### [Data under study]
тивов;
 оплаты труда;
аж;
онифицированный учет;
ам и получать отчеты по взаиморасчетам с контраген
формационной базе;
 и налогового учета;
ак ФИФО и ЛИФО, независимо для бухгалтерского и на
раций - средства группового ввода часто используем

### [What is being asked]
Your job is to give the data above again exactly, in full.

### [Written answer]
тивов;
 оплаты труда;
аж;
онифицированный учет;
ам и получать отчеты по взаиморасчетам с контраген
формационной базе;
 и налогового учета;
ак ФИФО и ЛИФО, независимо для бухгалтерского и на
раций - средства группового ввода часто используем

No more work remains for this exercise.